For the entries that follow, retype exactly the lines from the one containing "(386, 353) = (348, 372): white" to the one containing "camera: 35 degrees left, 5 degrees down", inclusive, and only those. Images stay out of the copy.

===== INFORMATION

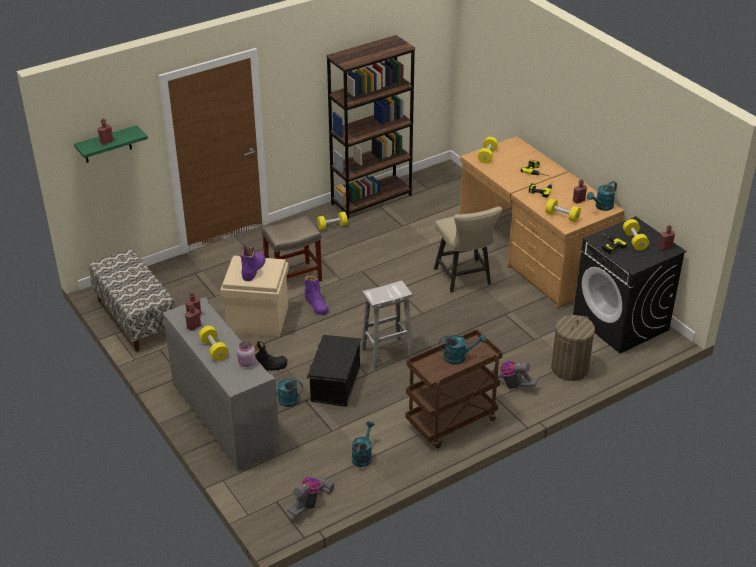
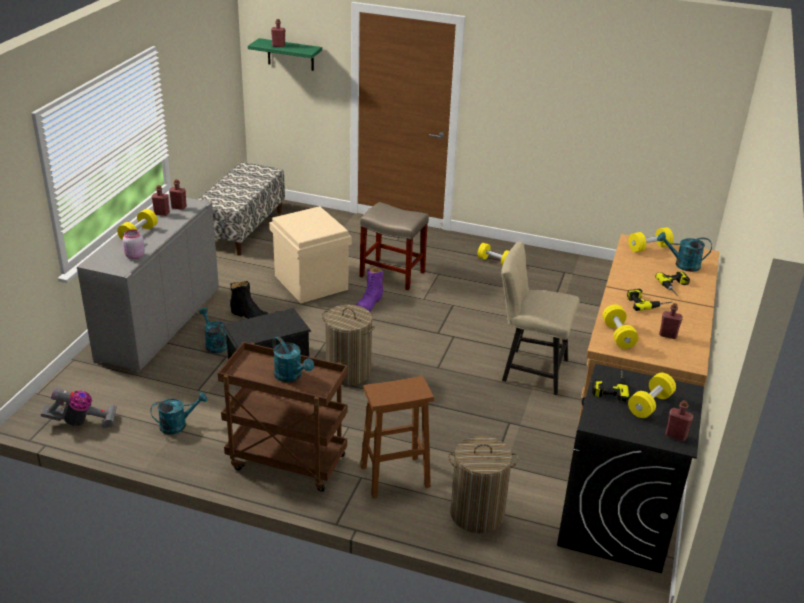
camera: 50 degrees right, 5 degrees down
(253, 269) = (311, 222): purple boot -> none
(371, 199) = (567, 264): brown bookcase -> none
(386, 353) = (348, 372): white stool -> laundry basket
(464, 278) = (529, 370): beige chair -> beige chair turned 75 degrees clockwise
(508, 384) = (393, 477): vacuum cleaner -> brown stool
(602, 207) = (684, 356): turquoise watering can -> turquoise watering can (682, 265)

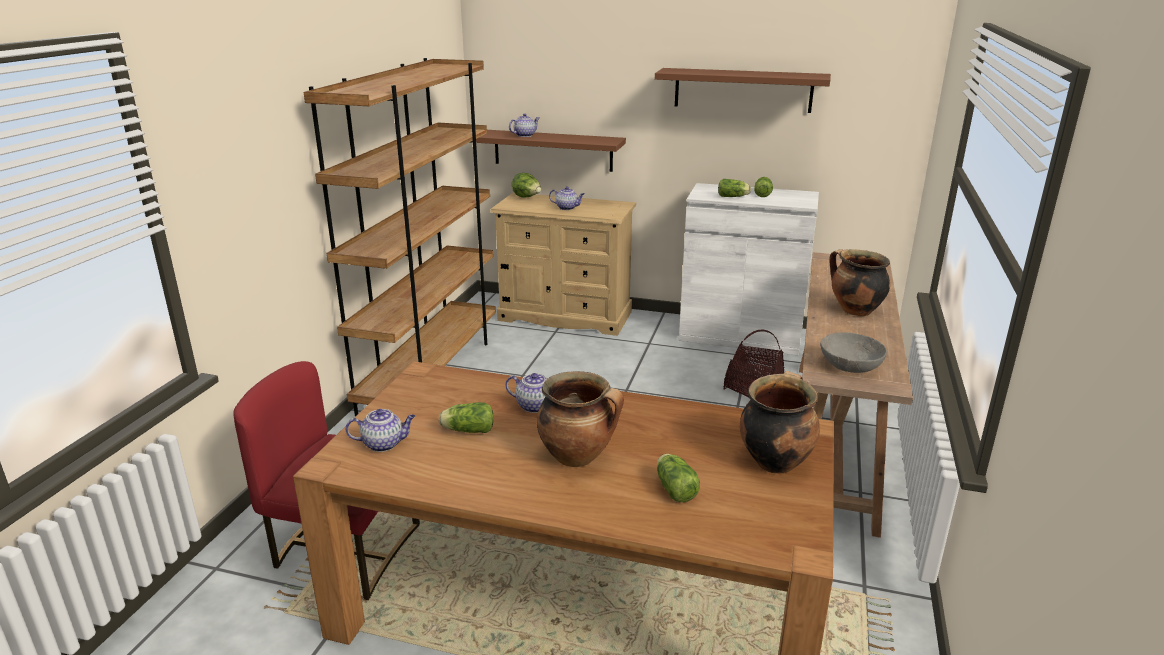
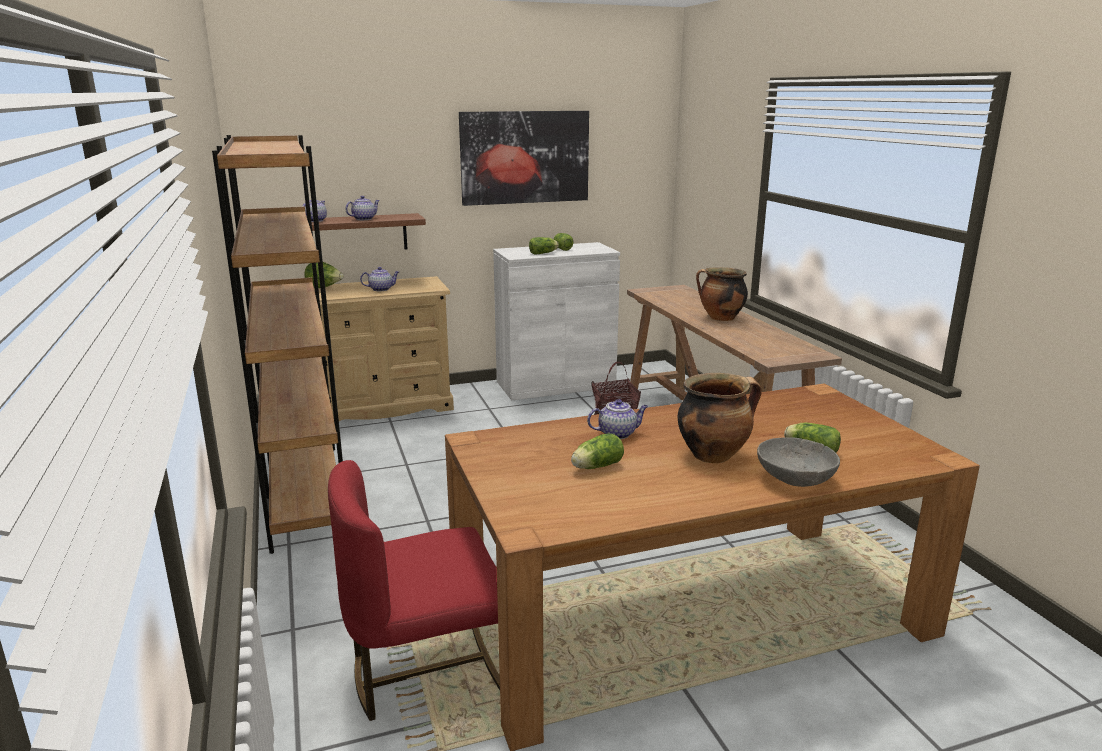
camera: 35 degrees left, 5 degrees down
(384, 444) = (543, 499): teapot -> teapot (364, 219)
(743, 90) = (525, 157): brown shelf -> picture
(774, 461) = (835, 415): cooking pot -> none
(850, 366) = (777, 350): grey bowl -> grey bowl (795, 478)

==========

## RESPONSE TO THIS TASK
(386, 353) = (348, 372): white stool -> laundry basket
(464, 278) = (529, 370): beige chair -> beige chair turned 75 degrees clockwise
(508, 384) = (393, 477): vacuum cleaner -> brown stool
(602, 207) = (684, 356): turquoise watering can -> turquoise watering can (682, 265)

camera: 35 degrees left, 5 degrees down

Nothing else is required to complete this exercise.